## WHAT TO DO
a – In the teaching blog posts, which book drew positive reactions as an alternative to Tess of the d'Urbervilles?
b – Pick up the teaching blog posts after their final sentence and keep writing.

Update: It is called, fittingly, the vertigo shot. Here are some examples from Youtube.

Thursday, January 17, 2008

First Week

I have one class today and the first week is wrapped up. What an energizing week! Both 1102 classes were engaging, discussing and debating ideas about Kate Chopin's "Story of an Hour." When I asked students to write their initial responses to Monica Ware's "Mislaid Plans" and Linda Pastan's "Jump Cabling" they were mixed--some got it. Some didn't. Nearly all responded, though, and went beyond plot summary. Many even talked about ironies or imagery. This reaffirms my decision to move from focusing on analysis and terms and to focus on the experience of lit and student's experiences as it relates to their readings instead.

I'm very excited that several students in the land-based class have read The Kite Runner. They are excited to read it again. A possible movie trip is in the works.

So this week: I met with 2 different ENGL1102 classes twice, met with 1101 twice, and have been communicating via email and discussion boards with the online ENGL 1102 students, who are really diving in to the introductions and making connections.

Some of my blogs have hits from outside of class! Yay!

On the home front: Tonight there is a family skate at Horace Mann. We'll try to bring McKenna to get more practice with her new skates.

Monday, January 14, 2008

First Day!

The first day of class is over! I had two classes today: both are ENGL 1102s, but one is at the Higher Ed Center and one is on campus. Both classes seemed filled with eager students; I'm looking forward to reading their first journal entries to see what they thought of Monica Ware's "Mislaid Plans" and Linda Pastan's "Jump Cabling."

There were many very positive reactions to The Kite Runner as an alternative to Tess of the d'Urbervilles. I worry that the reading is too light, but the discussions may be more productive as a result.

My online students are already busy--some have taken the first two quizzes (one on the syllabus, one for practice) and posted their introduction. When they mail me their diagnostic essay, they will have pretty much completed Unit 1!

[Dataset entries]
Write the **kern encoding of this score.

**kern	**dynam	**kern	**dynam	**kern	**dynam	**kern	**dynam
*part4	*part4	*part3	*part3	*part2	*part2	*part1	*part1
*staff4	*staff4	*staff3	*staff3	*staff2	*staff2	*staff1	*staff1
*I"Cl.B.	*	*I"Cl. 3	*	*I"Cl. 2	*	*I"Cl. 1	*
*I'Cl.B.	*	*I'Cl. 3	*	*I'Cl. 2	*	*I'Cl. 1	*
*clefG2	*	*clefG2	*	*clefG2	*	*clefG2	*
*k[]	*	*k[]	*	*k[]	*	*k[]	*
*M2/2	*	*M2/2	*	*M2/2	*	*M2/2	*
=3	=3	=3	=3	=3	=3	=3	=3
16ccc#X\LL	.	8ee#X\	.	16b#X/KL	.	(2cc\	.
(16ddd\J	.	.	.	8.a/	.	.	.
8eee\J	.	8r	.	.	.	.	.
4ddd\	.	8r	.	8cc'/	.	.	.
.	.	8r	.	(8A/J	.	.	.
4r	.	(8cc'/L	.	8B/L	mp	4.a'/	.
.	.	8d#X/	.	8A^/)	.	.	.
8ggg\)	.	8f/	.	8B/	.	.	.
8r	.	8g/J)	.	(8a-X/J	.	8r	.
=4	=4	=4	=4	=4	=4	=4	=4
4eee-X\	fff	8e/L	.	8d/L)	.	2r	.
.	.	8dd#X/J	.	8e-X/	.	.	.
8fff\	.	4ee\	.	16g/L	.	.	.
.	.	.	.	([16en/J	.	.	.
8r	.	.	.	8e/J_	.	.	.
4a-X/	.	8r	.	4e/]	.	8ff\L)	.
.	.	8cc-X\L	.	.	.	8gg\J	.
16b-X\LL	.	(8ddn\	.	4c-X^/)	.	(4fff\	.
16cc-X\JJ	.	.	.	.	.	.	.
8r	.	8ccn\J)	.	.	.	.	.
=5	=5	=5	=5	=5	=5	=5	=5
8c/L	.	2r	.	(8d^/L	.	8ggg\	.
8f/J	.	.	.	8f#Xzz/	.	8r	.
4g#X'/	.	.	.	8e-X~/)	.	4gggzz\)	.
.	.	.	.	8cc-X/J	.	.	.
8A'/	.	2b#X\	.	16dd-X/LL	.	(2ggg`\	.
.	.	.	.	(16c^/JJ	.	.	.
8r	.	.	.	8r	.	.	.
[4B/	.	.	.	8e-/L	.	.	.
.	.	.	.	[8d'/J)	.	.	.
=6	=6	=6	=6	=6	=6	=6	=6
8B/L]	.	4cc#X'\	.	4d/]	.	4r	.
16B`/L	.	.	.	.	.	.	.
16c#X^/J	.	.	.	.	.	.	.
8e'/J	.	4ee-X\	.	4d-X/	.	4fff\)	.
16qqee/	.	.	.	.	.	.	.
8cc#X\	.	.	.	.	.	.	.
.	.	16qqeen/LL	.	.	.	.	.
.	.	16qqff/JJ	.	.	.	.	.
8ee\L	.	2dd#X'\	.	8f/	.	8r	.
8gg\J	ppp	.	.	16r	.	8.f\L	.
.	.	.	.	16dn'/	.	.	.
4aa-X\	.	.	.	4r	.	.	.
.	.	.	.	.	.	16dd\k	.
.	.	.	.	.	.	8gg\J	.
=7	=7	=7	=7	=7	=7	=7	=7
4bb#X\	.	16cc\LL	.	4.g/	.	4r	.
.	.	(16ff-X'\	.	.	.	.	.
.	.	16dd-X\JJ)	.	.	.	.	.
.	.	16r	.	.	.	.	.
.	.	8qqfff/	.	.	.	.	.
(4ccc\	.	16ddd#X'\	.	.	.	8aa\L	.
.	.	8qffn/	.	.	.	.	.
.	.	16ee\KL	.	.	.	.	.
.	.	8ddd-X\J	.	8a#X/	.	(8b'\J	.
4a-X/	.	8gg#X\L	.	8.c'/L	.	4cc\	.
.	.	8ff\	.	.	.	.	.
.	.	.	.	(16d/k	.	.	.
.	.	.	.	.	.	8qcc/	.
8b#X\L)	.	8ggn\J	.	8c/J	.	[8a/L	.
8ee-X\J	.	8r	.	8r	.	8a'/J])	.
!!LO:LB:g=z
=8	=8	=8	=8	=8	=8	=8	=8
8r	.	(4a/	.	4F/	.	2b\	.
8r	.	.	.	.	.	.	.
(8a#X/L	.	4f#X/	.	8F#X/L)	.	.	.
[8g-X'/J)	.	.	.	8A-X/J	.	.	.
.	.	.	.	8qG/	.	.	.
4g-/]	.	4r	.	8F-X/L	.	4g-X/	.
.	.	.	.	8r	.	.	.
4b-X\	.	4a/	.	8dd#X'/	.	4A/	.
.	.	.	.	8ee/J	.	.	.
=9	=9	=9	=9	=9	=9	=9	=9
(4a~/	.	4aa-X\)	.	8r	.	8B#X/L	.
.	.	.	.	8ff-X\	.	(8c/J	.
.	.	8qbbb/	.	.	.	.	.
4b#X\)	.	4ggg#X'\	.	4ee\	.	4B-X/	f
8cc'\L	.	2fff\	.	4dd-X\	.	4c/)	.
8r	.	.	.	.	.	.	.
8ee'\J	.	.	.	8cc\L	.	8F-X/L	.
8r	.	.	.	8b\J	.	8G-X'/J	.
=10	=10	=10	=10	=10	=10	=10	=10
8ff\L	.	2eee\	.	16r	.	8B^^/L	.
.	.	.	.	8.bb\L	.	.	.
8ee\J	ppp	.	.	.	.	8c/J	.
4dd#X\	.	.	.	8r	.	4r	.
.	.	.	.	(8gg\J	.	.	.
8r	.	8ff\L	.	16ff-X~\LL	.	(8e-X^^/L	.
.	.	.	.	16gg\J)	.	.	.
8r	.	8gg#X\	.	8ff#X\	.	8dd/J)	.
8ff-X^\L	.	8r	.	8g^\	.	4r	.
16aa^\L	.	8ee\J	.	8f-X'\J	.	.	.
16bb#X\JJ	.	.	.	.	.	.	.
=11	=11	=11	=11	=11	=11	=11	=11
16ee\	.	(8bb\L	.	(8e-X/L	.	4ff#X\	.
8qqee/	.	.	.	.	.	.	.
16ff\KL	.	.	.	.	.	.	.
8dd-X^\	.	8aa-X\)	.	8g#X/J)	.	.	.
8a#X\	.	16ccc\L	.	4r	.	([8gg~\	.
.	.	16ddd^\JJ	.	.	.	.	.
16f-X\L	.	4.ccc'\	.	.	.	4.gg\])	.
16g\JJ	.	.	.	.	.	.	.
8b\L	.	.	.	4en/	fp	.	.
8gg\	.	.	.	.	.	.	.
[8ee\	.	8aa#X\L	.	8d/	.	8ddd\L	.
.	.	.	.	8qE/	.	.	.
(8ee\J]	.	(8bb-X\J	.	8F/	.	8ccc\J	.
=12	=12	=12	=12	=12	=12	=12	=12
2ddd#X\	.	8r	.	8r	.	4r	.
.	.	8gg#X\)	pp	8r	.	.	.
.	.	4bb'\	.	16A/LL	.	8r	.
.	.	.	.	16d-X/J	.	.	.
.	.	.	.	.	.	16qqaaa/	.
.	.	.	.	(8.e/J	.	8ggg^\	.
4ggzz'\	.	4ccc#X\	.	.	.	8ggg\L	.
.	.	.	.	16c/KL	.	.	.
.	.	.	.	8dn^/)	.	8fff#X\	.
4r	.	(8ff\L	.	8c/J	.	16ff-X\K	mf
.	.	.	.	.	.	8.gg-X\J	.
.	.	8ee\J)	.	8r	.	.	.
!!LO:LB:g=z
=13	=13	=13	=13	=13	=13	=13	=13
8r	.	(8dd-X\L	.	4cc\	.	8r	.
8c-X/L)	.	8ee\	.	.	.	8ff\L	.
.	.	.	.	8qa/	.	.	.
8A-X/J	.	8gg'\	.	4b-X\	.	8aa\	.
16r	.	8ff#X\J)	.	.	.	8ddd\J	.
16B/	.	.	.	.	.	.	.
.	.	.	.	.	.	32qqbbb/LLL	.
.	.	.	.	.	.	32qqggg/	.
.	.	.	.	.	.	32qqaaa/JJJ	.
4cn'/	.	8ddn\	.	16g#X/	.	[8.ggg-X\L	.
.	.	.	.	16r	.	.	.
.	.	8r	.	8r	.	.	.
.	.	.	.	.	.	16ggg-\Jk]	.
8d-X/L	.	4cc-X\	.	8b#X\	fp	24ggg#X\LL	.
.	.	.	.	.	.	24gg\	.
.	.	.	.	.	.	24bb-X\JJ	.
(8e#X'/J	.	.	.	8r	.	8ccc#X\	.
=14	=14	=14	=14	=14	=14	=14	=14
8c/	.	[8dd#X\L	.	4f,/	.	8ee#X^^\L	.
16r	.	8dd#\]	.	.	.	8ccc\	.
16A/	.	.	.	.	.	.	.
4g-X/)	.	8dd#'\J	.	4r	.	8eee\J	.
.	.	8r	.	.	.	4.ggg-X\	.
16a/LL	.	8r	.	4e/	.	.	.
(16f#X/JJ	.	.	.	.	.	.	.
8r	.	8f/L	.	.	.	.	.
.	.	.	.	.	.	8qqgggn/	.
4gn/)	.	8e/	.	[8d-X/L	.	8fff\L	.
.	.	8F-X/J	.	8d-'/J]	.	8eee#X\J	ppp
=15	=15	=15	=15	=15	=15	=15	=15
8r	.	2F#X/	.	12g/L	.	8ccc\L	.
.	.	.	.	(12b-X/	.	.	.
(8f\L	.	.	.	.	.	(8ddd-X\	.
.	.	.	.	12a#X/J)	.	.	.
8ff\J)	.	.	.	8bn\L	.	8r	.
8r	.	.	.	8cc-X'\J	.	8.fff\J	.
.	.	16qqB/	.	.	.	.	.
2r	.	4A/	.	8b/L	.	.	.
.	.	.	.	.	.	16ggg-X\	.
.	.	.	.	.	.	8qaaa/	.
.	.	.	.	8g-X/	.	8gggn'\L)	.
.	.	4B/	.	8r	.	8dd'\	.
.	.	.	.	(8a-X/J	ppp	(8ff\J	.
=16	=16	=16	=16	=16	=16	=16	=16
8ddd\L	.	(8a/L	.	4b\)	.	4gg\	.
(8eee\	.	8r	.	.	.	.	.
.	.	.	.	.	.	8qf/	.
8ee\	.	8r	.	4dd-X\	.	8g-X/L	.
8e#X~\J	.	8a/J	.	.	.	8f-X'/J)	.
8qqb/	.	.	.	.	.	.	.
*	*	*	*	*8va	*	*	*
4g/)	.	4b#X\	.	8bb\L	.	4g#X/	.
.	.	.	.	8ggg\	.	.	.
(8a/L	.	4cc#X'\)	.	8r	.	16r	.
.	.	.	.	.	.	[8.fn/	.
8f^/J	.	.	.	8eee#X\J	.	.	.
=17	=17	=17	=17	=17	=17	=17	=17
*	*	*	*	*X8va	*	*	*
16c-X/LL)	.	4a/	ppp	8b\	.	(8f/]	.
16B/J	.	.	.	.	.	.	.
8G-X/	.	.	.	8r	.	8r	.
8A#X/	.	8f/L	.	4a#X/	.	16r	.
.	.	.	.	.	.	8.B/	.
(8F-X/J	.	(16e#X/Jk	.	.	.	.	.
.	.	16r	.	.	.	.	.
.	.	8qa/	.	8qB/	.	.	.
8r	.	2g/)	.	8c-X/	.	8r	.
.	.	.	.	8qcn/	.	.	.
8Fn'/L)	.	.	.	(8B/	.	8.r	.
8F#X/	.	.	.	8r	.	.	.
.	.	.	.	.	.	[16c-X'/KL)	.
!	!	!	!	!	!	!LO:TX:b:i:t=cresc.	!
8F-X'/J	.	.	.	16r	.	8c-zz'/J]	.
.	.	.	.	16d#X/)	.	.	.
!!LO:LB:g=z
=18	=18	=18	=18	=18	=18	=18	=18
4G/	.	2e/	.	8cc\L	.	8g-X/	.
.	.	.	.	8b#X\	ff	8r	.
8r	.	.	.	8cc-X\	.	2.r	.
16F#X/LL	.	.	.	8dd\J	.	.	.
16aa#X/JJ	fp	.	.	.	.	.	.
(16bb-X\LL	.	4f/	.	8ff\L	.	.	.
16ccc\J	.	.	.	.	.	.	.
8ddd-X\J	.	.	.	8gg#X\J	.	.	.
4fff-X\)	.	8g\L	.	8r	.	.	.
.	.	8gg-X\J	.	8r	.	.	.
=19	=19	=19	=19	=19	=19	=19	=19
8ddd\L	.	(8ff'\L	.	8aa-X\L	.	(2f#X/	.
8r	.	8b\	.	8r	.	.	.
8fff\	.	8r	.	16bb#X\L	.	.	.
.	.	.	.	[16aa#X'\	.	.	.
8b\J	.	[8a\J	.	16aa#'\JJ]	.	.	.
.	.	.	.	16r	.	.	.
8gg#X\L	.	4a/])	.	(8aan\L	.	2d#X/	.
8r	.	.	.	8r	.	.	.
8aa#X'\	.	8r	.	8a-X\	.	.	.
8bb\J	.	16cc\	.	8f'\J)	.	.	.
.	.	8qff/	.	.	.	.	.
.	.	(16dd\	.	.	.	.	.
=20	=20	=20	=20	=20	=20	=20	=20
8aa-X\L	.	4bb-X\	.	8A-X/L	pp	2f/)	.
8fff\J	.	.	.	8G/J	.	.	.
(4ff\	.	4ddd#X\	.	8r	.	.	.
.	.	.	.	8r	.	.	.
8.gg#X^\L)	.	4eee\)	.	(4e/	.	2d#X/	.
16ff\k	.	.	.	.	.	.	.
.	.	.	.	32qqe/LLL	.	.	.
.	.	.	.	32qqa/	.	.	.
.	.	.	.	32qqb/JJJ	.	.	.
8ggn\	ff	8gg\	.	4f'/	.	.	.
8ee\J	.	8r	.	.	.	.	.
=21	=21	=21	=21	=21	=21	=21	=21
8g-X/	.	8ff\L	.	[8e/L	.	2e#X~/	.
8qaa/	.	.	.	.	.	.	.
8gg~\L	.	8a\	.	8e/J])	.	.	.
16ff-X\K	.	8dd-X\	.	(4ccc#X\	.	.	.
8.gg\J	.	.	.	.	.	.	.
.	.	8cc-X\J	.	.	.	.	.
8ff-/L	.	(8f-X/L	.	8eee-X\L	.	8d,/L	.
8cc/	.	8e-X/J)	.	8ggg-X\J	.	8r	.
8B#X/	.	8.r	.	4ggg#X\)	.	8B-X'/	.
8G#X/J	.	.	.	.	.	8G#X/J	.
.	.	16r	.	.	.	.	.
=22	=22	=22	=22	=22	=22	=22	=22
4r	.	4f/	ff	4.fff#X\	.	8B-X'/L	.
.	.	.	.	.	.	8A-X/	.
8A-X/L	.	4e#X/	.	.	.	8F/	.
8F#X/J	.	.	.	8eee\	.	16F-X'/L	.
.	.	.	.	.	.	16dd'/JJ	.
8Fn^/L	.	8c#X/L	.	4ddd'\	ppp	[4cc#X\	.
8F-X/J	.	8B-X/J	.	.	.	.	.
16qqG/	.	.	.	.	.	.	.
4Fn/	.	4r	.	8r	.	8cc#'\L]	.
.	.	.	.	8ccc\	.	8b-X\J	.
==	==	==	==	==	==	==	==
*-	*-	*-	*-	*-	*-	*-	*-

## ANSWERS BELOW
a – The Kite Runner

b –
Tomorrow I get to meet my ENGL1101 class, but I have to wait until January 31st to meet the other ENGL 1101 class (blended/accelerated class).

Tuesday, January 08, 2008

Friday, January 04, 2008

Flickr Tag Search

I stumbled onto this neat tag search engine in a visual format. This makes it very easy to find photos related to interests; I searched for images of Westminster Abbey and it found over 9,000 images. I do wonder, though, about the ease of searching photos. It seems this would often be used to steal others photos. However, I was hoping to find images from INSIDE Westminster Abbey, since photography is forbidden.

Tuesday, January 01, 2008

Musicovery : interactive webRadio

Musicovery : interactive webRadio lets me click on a mood or dance tempo and it webs musical interests. Sort of like Pandora?

Mr. Picassohead

A virtual Mr. Potato Head with Picasso-styling. A silly time waster.

Sunday, December 30, 2007

Sites to visit

I have started in on my magazine bin. I had numerous issues of Parents magazine, Real Simple, and O to read.

Sites for kids (thanks to Real Simple Magazine--fall 2007):

http://www.jacksonpollock.org/
www.sfpg.com/animation/litebrite.html
http://www.virtual-bubblewrap.com/popnow.shtml
www.redkid.net/generator/trophy
http://www.addletters.com
http://www.howmanyofme.com/

I also checked out this site for trading:
http://www.zunafish.com/

and I've been a member for awhile at
http://www.paperbackswap.com/

Zunafish is intriguing, though, because of the videogames.